像一只吸飽鮮血的蚊子,被無形的巨手拍在地磚上,三十幾層樓的高度,根本沒有生還的可能

“有人跳樓了!”Maggie再次叫起來,徹底地軟在地上,怎麽都站不起來,丁寧找幾個女同事把她架開。

樓下,才從這場意外的悲劇中回神的路人慌亂了一霎,周遭漸漸聚集起人群。

有保安匆匆過來疏導圍觀人群,不多時,警察趕來,一些好事者拿出手機,一切開始往既定的軌道發展。

“別看了,你也不怕做惡夢。”金意虹将手裏的外賣放在茶水間桌子上,看到丁寧還在窗邊觀望事情進展,把他拉回來,

一來事不關己,二來死者為大,丁寧沒再圍觀。

辦公區內,一衆同事圍着情緒低落的Maggie噓寒問暖,Maggie捏着自己的右手一直沒放開,臉色差勁到可以随時暈倒。
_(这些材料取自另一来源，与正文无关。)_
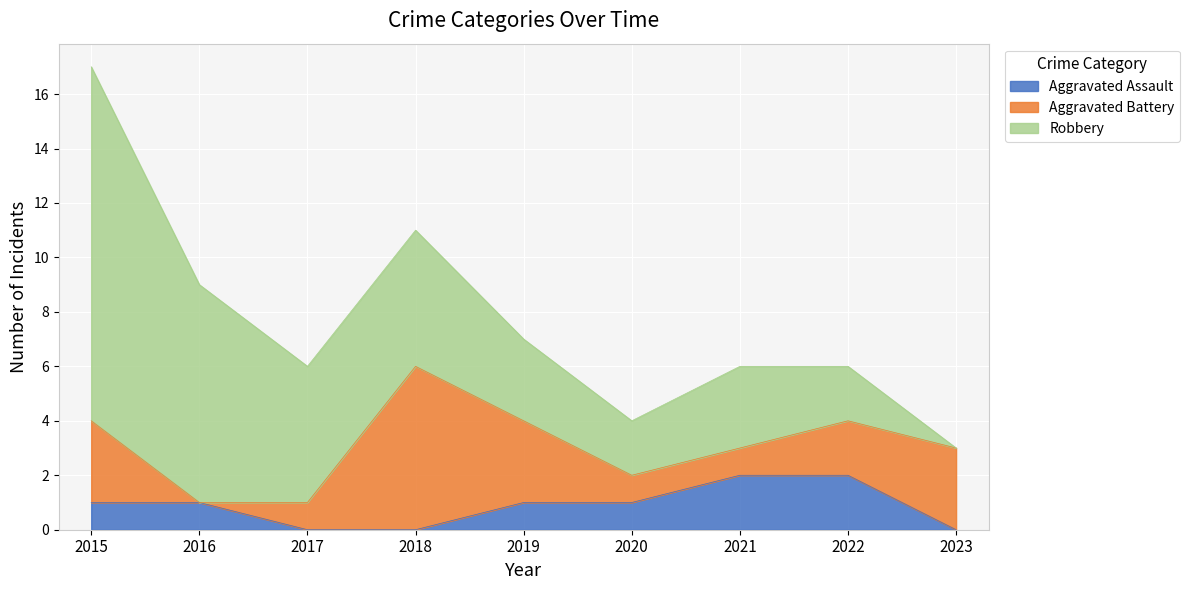

What is the value of the Aggravated Assault point at the 2nd from the left?

1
丁寧出于同情正要安慰幾句,低頭沉默坐着的Maggie突然迅疾地站起身來。

這一下太過突然,圍住她的同事因為陡然直起身子紛紛撞在一起,下巴都來不及合攏,就看到Maggie瘋婆子一般,一把将桌上的文件全部掃落在地!

精致端莊的都市女精英發狂起來意外地難以控制,整個人在辦公室裏形态瘋癫地哭鬧,像是被吓瘋了一樣,鬧着要回家。
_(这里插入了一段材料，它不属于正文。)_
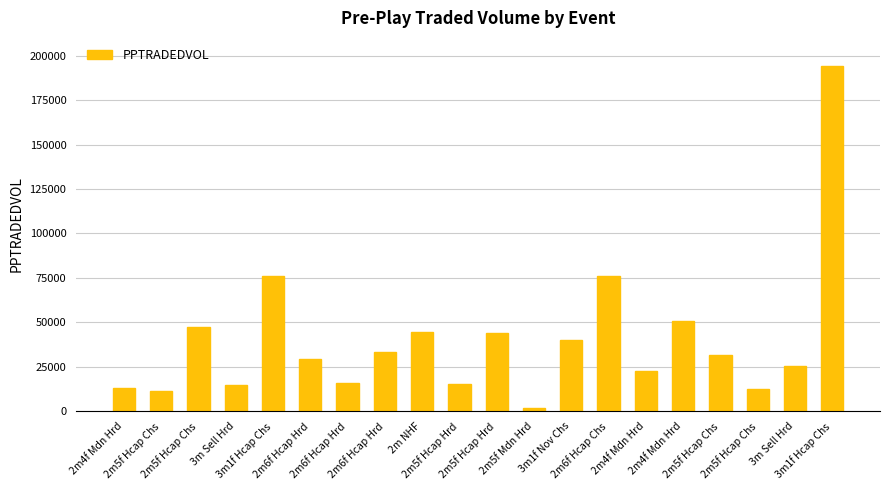

How many bars are there in total?

20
想按住Maggie的女同事都無功而返,只能聯系她家人過來接人。

“不會被吓瘋了吧!”

“你看到屍體,你怕不怕。”

人被送走,耽誤了不少上班時間,主管沒糾結衆人忘記按時打卡的問題,Maggie是老板的親戚,受她影響,連他自己都打卡遲到了。衆人紛紛回到自己的崗位,都有些心不在焉。

甲方爸爸給的期限不會因為意外因素而推遲,職場上沒有人有義務等待那些心緒平靜。

離下班已經不遠了,丁寧打起精神繼續幹活,旁邊的田向明卻不合時宜發出幾聲清咳,将手裏的一堆文件放到他桌上。
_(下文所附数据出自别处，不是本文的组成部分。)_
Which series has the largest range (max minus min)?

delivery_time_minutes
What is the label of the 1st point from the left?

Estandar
田向明虛弱地咳嗽,拽着英式腔調說,“Richie,這份文件主管說交給你來弄,在明天早上九點前給他送去。”

他要去洗一下他的車,他的車離那個跳樓女下落的地方不遠,一想到愛車被濺滿血,他就覺得晦氣!

怕丁寧不答應,田向明翻翻那堆文件,“我已經完成了大半,剩下的你用不了多久就能搞定。你不是經常晚小時下班嗎?”

丁寧面露苦色,“那你明天早上來得早一點不就搞定了?”

田向明瞪直了小三角眼,一手拍在文件上,語氣有點不耐煩,“我住得離這兒遠。反正主管已經同意交給你做了。”

聽到這話,辦公室裏的幾人都擡頭望向兩人。

氣氛一時有些緊張尴尬,主管發話,丁寧自然不可能就這麽輕易拒絕,恰好需要的資料按照公司的保密合同不能拷貝回去,要做完這些得留下來加班。

“這是外邊大客戶要的,不能拖太久。”看穿丁寧的猶豫,田向明再次推了他一把。

這麽說晚上非得留下來加班不可。

丁寧有些煩躁,在心裏不停念叨着兩萬月薪,為難地點點頭,将那疊文件分開,先将田向明完成的部分交給主管。

沒想到丁寧會這麽做,田向明臉色一時青白交加,又有些尴尬地摸摸鼻子,眼裏閃過一絲陰郁。

等到那人離開,金意虹這才跳起來,神色很是鬼祟地說:“你怎麽這麽不會拒絕人呀!這本來就不是你份內的活計。”

“沒事……公事要緊。”其實這些東西他已經很上手了,專心弄兩個小時可以完全搞定,只是答應太幹脆,豈不是顯得他好欺負?

田向明正是覺得自己的業務能力不如他,分明就是找機會要讓自己難辦。

那還不如分做兩份,責任分明,讓主管去評判。

這年頭會哭的孩子有奶吃,職場也一樣。